W rezultacie pocisk kal. 155 mm zwiększa zasięg z ok. 22 km do 150 km. Dokładny rekordowy dystans ostatniego testu nie został ujawniony, ale daje o nim pewne pojęcie cel.
Morten Brandtzæg, dyrektor generalny Nammo, mówi:
Ten program obejmuje obecnie dokładnie przetestowany układ napędowy, który gwarantuje ogromny wzrost zasięgu wszystkich dział artyleryjskich. Uważamy, że główne przeszkody rozwojowe zostały już usunięte, a produkcja będzie opłacalna w stosunkowo krótkim czasie.
Celem ostatniego testu było wykazanie, że nowy pocisk można bezpiecznie wystrzelić z działa ERCA oraz wykazanie jego skuteczności w locie.
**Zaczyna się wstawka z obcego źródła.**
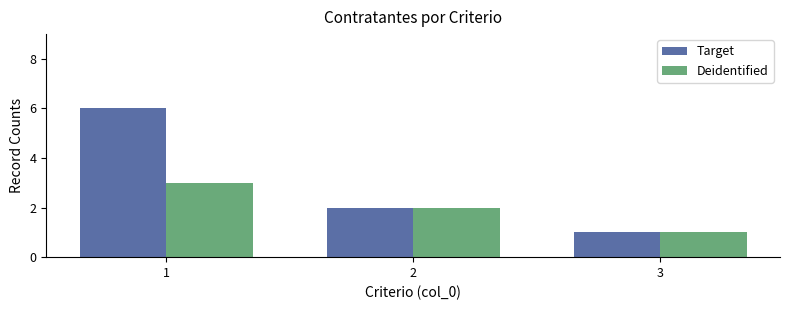

What is the lowest value of the Target series?

1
Teraz Boeing i Nammo zintegrują precyzyjny system naprowadzania, wykorzystując komputer misji Joint Direct Attack Munition (JDAM) w Ramjet 155. Demonstracja oceni dojrzałość i skuteczność systemu przeciwko celom nieruchomym i ruchomym oraz gotowość do przejścia w kolejną fazę rozwoju.
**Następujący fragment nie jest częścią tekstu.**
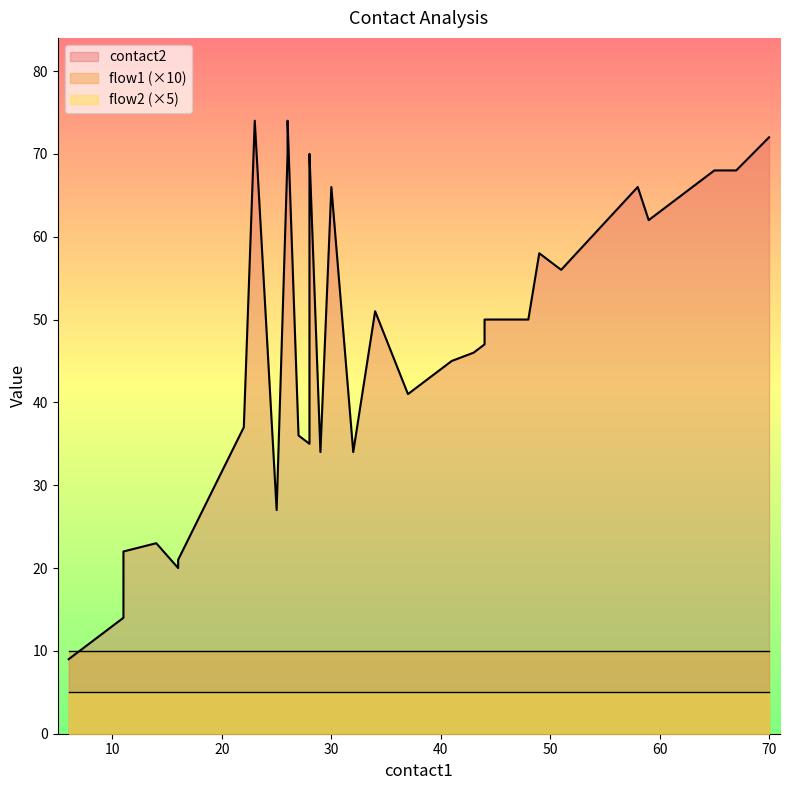

True or false: flow1 and flow2 intersect in this chart.

False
Morten Brandtzæg podsumowuje:
Nasze zakończone sukcesem testy pokazują, że pociski strumieniowe – prawdziwe wspólne osiągnięcie Boeinga i Nammo – oferują zasięg i precyzję oczekiwaną przez armię. Technologia Ramjet zwiastuje rewolucję w artylerii, znacznie zwiększając zasięg i zapewniając strategiczne korzyści naszym użytkowników.